Goal of the exercise >>
All of the data below must be repeated exactly.

Dataset excerpts >>
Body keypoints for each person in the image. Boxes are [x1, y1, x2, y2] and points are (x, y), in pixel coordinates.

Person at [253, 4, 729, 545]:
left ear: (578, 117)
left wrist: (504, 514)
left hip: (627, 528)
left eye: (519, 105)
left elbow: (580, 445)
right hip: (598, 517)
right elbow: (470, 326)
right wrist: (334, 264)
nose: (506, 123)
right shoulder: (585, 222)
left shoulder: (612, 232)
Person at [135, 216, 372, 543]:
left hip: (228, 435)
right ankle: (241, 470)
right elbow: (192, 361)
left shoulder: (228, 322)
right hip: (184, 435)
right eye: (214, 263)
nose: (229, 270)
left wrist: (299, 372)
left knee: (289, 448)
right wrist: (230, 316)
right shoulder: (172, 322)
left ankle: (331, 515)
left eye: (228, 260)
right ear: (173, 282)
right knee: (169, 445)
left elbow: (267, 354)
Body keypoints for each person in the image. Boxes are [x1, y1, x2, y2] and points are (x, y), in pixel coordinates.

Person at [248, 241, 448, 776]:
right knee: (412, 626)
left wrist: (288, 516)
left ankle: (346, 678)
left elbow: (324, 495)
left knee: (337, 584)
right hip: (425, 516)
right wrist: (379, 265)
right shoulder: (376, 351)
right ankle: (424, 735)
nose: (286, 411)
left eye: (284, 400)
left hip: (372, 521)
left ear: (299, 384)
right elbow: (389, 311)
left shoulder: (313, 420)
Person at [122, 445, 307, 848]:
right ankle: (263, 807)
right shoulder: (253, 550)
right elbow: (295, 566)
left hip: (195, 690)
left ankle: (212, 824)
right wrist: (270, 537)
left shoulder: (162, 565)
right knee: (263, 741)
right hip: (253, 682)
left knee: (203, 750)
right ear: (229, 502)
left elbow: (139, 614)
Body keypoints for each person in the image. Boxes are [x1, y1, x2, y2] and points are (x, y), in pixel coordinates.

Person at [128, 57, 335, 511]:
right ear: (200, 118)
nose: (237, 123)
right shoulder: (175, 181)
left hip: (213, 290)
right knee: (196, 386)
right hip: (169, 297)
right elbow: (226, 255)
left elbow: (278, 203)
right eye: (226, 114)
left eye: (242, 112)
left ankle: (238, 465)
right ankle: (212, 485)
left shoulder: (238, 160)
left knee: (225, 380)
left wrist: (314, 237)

Output of the exercise >>
Body keypoints for each person in the image. Boxes are [x1, y1, x2, y2] and points are (x, y), in pixel coordinates.

Person at [253, 4, 729, 545]:
left ear: (578, 117)
left wrist: (504, 514)
left hip: (627, 528)
left eye: (519, 105)
left elbow: (580, 445)
right hip: (598, 517)
right elbow: (470, 326)
right wrist: (334, 264)
nose: (506, 123)
right shoulder: (585, 222)
left shoulder: (612, 232)
Person at [135, 216, 372, 543]:
left hip: (228, 435)
right ankle: (241, 470)
right elbow: (192, 361)
left shoulder: (228, 322)
right hip: (184, 435)
right eye: (214, 263)
nose: (229, 270)
left wrist: (299, 372)
left knee: (289, 448)
right wrist: (230, 316)
right shoulder: (172, 322)
left ankle: (331, 515)
left eye: (228, 260)
right ear: (173, 282)
right knee: (169, 445)
left elbow: (267, 354)
Body keypoints for each person in the image. Boxes are [x1, y1, x2, y2] and points are (x, y), in pixel coordinates.

Person at [248, 241, 448, 776]:
right knee: (412, 626)
left wrist: (288, 516)
left ankle: (346, 678)
left elbow: (324, 495)
left knee: (337, 584)
right hip: (425, 516)
right wrist: (379, 265)
right shoulder: (376, 351)
right ankle: (424, 735)
nose: (286, 411)
left eye: (284, 400)
left hip: (372, 521)
left ear: (299, 384)
right elbow: (389, 311)
left shoulder: (313, 420)
Person at [122, 445, 307, 848]:
right ankle: (263, 807)
right shoulder: (253, 550)
right elbow: (295, 566)
left hip: (195, 690)
left ankle: (212, 824)
right wrist: (270, 537)
left shoulder: (162, 565)
right knee: (263, 741)
right hip: (253, 682)
left knee: (203, 750)
right ear: (229, 502)
left elbow: (139, 614)
Body keypoints for each person in the image. Boxes are [x1, y1, x2, y2] and points are (x, y), in pixel coordinates.

Person at [128, 57, 335, 511]:
right ear: (200, 118)
nose: (237, 123)
right shoulder: (175, 181)
left hip: (213, 290)
right knee: (196, 386)
right hip: (169, 297)
right elbow: (226, 255)
left elbow: (278, 203)
right eye: (226, 114)
left eye: (242, 112)
left ankle: (238, 465)
right ankle: (212, 485)
left shoulder: (238, 160)
left knee: (225, 380)
left wrist: (314, 237)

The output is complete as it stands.